Der kombinierte effektive Körperschaftssteuersatz für ein Luzerner Unternehmen ist somit die Summe aus:

  • Kantonale/kommunale Gewinnsteuer (basierend auf dem kantonalen Satz und dem kommunalen Multiplikator); und
  • Direkte Bundeskörperschaftssteuer.

Die Steuerrechner Luzern auf dieser Plattform können Sie kombinierte kantonale, kommunale und eidgenössische Gewinnsteuer für eine bestimmte Höhe des steuerbaren Gewinns und der Gemeinde.

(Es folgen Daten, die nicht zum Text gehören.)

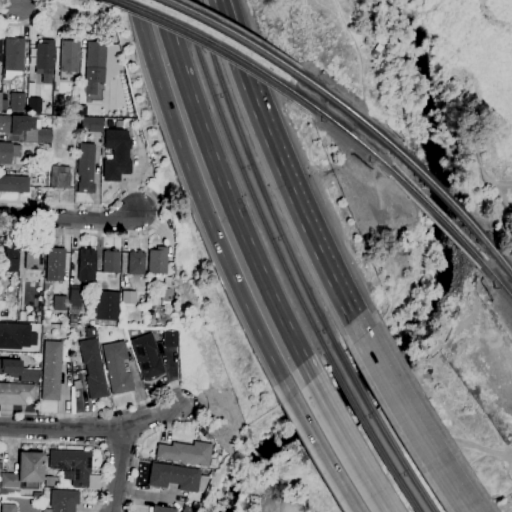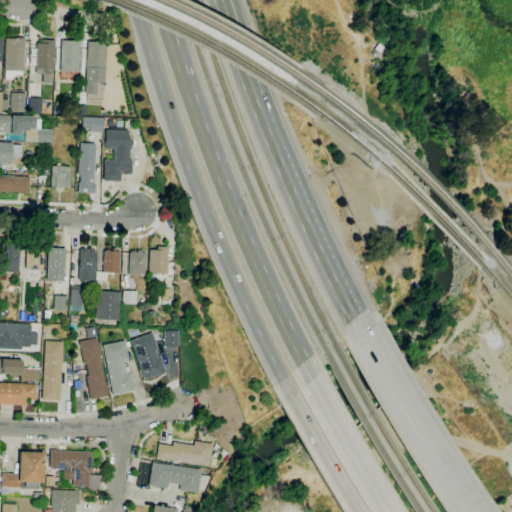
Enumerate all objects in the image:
road: (9, 7)
road: (51, 10)
road: (138, 10)
road: (222, 11)
road: (167, 17)
railway: (219, 28)
railway: (202, 39)
road: (235, 47)
building: (0, 49)
building: (12, 54)
building: (13, 54)
building: (68, 55)
building: (69, 56)
building: (43, 59)
building: (44, 59)
building: (93, 65)
building: (94, 66)
building: (16, 100)
building: (1, 102)
building: (15, 102)
building: (3, 103)
railway: (338, 103)
building: (33, 105)
building: (34, 105)
building: (15, 123)
building: (90, 123)
building: (109, 123)
building: (15, 124)
building: (91, 124)
railway: (338, 127)
building: (42, 135)
building: (43, 135)
building: (8, 151)
building: (8, 152)
building: (116, 152)
building: (115, 154)
building: (84, 167)
building: (85, 168)
building: (58, 176)
building: (59, 177)
railway: (258, 181)
building: (13, 183)
building: (14, 183)
railway: (247, 184)
railway: (440, 193)
road: (298, 205)
road: (235, 209)
road: (205, 212)
railway: (436, 216)
road: (69, 220)
road: (93, 233)
railway: (496, 255)
building: (7, 257)
building: (8, 257)
building: (31, 260)
building: (109, 260)
building: (156, 260)
building: (157, 260)
building: (110, 261)
building: (134, 262)
building: (136, 262)
building: (53, 264)
building: (54, 264)
building: (84, 264)
building: (86, 266)
railway: (496, 282)
river: (432, 293)
building: (166, 294)
building: (75, 296)
building: (128, 297)
building: (73, 298)
building: (58, 302)
building: (59, 303)
building: (105, 305)
building: (106, 305)
building: (149, 305)
building: (3, 309)
building: (72, 319)
building: (90, 332)
building: (16, 335)
building: (16, 336)
building: (169, 338)
building: (170, 338)
building: (145, 356)
building: (146, 356)
building: (117, 367)
building: (91, 368)
building: (92, 368)
building: (115, 368)
building: (19, 369)
building: (16, 370)
building: (50, 370)
building: (51, 370)
building: (15, 392)
building: (16, 393)
road: (415, 424)
road: (92, 429)
railway: (384, 434)
building: (207, 436)
railway: (374, 437)
road: (350, 445)
building: (184, 452)
building: (185, 453)
road: (323, 454)
building: (71, 465)
building: (73, 467)
road: (119, 467)
building: (22, 472)
building: (23, 474)
building: (172, 476)
building: (176, 477)
building: (48, 481)
building: (58, 485)
building: (62, 500)
building: (63, 500)
building: (7, 507)
building: (8, 508)
building: (160, 509)
building: (162, 509)
building: (188, 509)
road: (91, 510)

Beteiligungserleichterungen & STAF-Maßnahmen

Luzern befolgt die Bundesvorschriften für Teilnahmehilfe und hat STAF-Massnahmen (Schweizerische Unternehmenssteuerreform und AHV-Finanzierung) umgesetzt auf kantonaler Ebene umgesetzt, darunter eine Patentbox und die gesetzliche Grundlage für einen zusätzlichen F&E-Abzug. Luzern tut nicht einen fiktiven Zinsabzug vornehmen auf das Eigenkapital.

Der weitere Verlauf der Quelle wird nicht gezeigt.